Segment Open
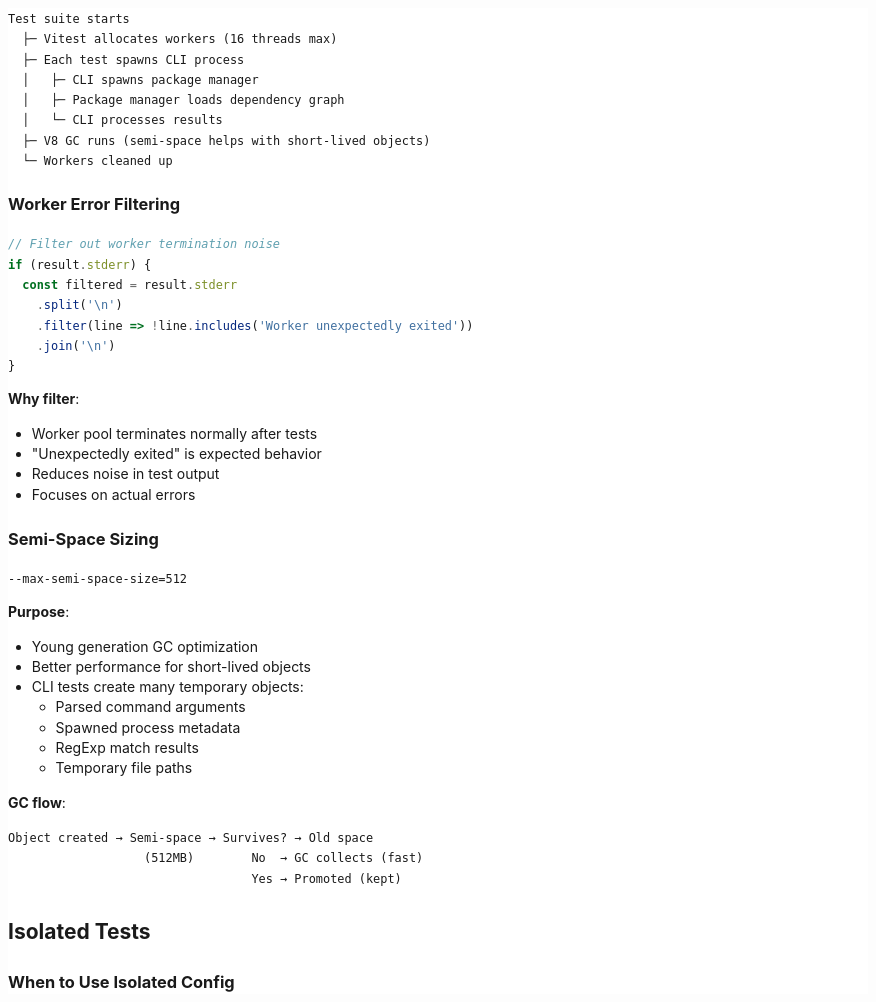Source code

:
```
Test suite starts
  ├─ Vitest allocates workers (16 threads max)
  ├─ Each test spawns CLI process
  │   ├─ CLI spawns package manager
  │   ├─ Package manager loads dependency graph
  │   └─ CLI processes results
  ├─ V8 GC runs (semi-space helps with short-lived objects)
  └─ Workers cleaned up
```

### Worker Error Filtering

```javascript
// Filter out worker termination noise
if (result.stderr) {
  const filtered = result.stderr
    .split('\n')
    .filter(line => !line.includes('Worker unexpectedly exited'))
    .join('\n')
}
```

**Why filter**:
- Worker pool terminates normally after tests
- "Unexpectedly exited" is expected behavior
- Reduces noise in test output
- Focuses on actual errors

### Semi-Space Sizing

```
--max-semi-space-size=512
```

**Purpose**:
- Young generation GC optimization
- Better performance for short-lived objects
- CLI tests create many temporary objects:
  - Parsed command arguments
  - Spawned process metadata
  - RegExp match results
  - Temporary file paths

**GC flow**:
```
Object created → Semi-space → Survives? → Old space
                   (512MB)        No  → GC collects (fast)
                                  Yes → Promoted (kept)
```

## Isolated Tests

### When to Use Isolated Config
Segment Closed
**Assigned task:**
Exact copies of the lines from the one containing "- Reduces noise in test output" through the final line of the records are all the answer should hold.

**Solved problem:**
- Reduces noise in test output
- Focuses on actual errors

### Semi-Space Sizing

```
--max-semi-space-size=512
```

**Purpose**:
- Young generation GC optimization
- Better performance for short-lived objects
- CLI tests create many temporary objects:
  - Parsed command arguments
  - Spawned process metadata
  - RegExp match results
  - Temporary file paths

**GC flow**:
```
Object created → Semi-space → Survives? → Old space
                   (512MB)        No  → GC collects (fast)
                                  Yes → Promoted (kept)
```

## Isolated Tests

### When to Use Isolated Config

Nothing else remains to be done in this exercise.